The University of Newcastle


Centre of Full Employment and Equity

CofFEE Public Policy Lecture Series

Today's time is 04:55:33 on Saturday, September 6, 2008

It's about decency

October 17, 2003

Presented by:

Hon Dr Carmen Lawrence
Federal Member for Fremantle and Australian Labor Party president

Federal Member for Fremantle, who recently became the first female Australian Labor Party president, Dr Carmen Lawrence, spoke at the University in October as part of the 2003 series of Public Policy Lectures organised by the Centre of Full Employment and Equity (CofFEE).

In her presentation, entitled Inequality: are we losing our identity?, Dr Lawrence said that growing inequality could see Australia lose its character as a great egalitarian nation. There is a widening gap between Australia's richest and poorest and while it makes many of us uneasy, Dr Lawrence believes that a lot of people seem to accept the boast made by our political leaders that says Australia is a nation that gives everyone a fair go.

"There's a great deal of evidence now to challenge this very comfortable assertion," she said, "and while researchers may argue about the extent of the problem, they all agree that inequality amongst Australians is increasing and indeed that egalitarianism itself may be under threat as a defining social objective."

Australia reflected global trends, which show that while the Gross World Product has increased from 10 trillion in 1960 to over 43 trillion today, more than 2.8 billion people around the world - nearly half the total population - live on less than $2 a day. While in 1960, 20 percent of the world's population, who live in the rich industrialised countries, had 30 times the incomes of the poorest 20 percent, today it's 74 times. The richest one percent receives as much income as the poorest 57 percent and the richest 10 percent in the USA have a combined income greater than the poorest two million on the planet.

"Inequality is not new but globalisation and the rigid prescriptions of the free market have massively accelerated the trends," Dr Lawrence said. "I think the data I've just mentioned and many more like them should precipitate global action to redistribute wealth and power."

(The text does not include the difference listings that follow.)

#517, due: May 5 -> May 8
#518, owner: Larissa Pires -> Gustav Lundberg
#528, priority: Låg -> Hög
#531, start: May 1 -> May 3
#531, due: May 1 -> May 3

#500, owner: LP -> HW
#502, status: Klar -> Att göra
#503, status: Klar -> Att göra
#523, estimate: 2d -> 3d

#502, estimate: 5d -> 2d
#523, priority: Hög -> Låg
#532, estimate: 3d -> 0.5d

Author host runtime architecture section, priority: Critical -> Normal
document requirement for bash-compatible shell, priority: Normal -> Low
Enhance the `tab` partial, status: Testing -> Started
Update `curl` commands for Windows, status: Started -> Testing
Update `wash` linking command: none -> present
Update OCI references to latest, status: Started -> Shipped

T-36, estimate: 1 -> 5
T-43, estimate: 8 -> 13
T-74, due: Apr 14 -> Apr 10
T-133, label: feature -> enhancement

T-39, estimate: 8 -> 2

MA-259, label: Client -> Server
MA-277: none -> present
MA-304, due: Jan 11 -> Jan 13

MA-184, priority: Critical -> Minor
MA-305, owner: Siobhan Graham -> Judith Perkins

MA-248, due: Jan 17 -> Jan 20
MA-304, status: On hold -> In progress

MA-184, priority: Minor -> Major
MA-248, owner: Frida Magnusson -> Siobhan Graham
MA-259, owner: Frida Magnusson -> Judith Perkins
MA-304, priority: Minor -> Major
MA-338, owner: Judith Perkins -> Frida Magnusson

While Australia's problems paled into insignificance compared to many of the world's poorer nations, Dr Lawrence says that indicators show Australian society is less equal today than it has been in its entire history. She said our egalitarianism has historically been founded on a pragmatic commitment to sharing the wealth of the country and the benefits of productivity, particularly through the award and wage fixing system.

"One of the features of that is that government could be, and indeed should be, a major player in achieving equality," she said.

Dr Lawrence, who holds a doctorate in psychology, began her parliamentary career in State politics in 1986 when she was elected to the West Australian seat of Subiaco. In 1990, she made history by becoming Premier of Western Australia, the nation's first woman Premier. She entered Federal politics in 1994, being elected in the seat of Fremantle, and was appointed Minister for Human Services and Health and Minister Assisting the Prime Minister for the Status of Women until March 1996. She has since held Shadow Ministry posts in various areas including the Environment; the Arts; Industry, Innovation and Technology; Status of Women; and Reconciliation, Aboriginal and Torres Strait Islander Affairs.

Dr Lawrence said she is convinced that education is the single most important element in the maintenance of a democratic system.

"Highly sophisticated elites are the easiest and least original things that a society can produce," she said during the CofFEE lecture. "The most difficult and the most valuable is a well educated populace."

She concluded her speech by suggesting that trends towards inequality in Australian schools and in our society are not inevitable and can be modified by sound public policy.

"Measures which improve the economic status of the least well off, increase employment, reduce inequality and civilise the workplace are likely to produce significant improvements in community outcomes for all of us."

When asked during question time following the lecture why opposition leader Simon Crean was having difficulty getting the ALP's message across, Dr Lawrence said that he is being held responsible for a deep malaise in the Party.

"It's not that he doesn't know what he stands for but that the Labor party itself has come to be uncertain about what it stands for," she said. "And it's not a characteristic that's unique to the Australian Labor Party. It's actually similar to what's happening to a lot of centre left parties around the world. They've become frightened of ideas and ideology."

Dr Lawrence said that 20 years of preaching by economic rationalists that privatisation and market forces were the only way to distribute resources, and that government was a hindrance, had taken its toll on politicians. She said the ALP needed to turn back the tide and to strongly assert their values and policies.

"You can't just say education and health, you've got to say what it is about education - it's about reducing inequality, it's about increasing opportunities for people to participate fully in society, it's about fulfilling every capacity that they have, it's about decency."


Left to Right: CofFEE Director Bill Mitchell with Dr Lawrence.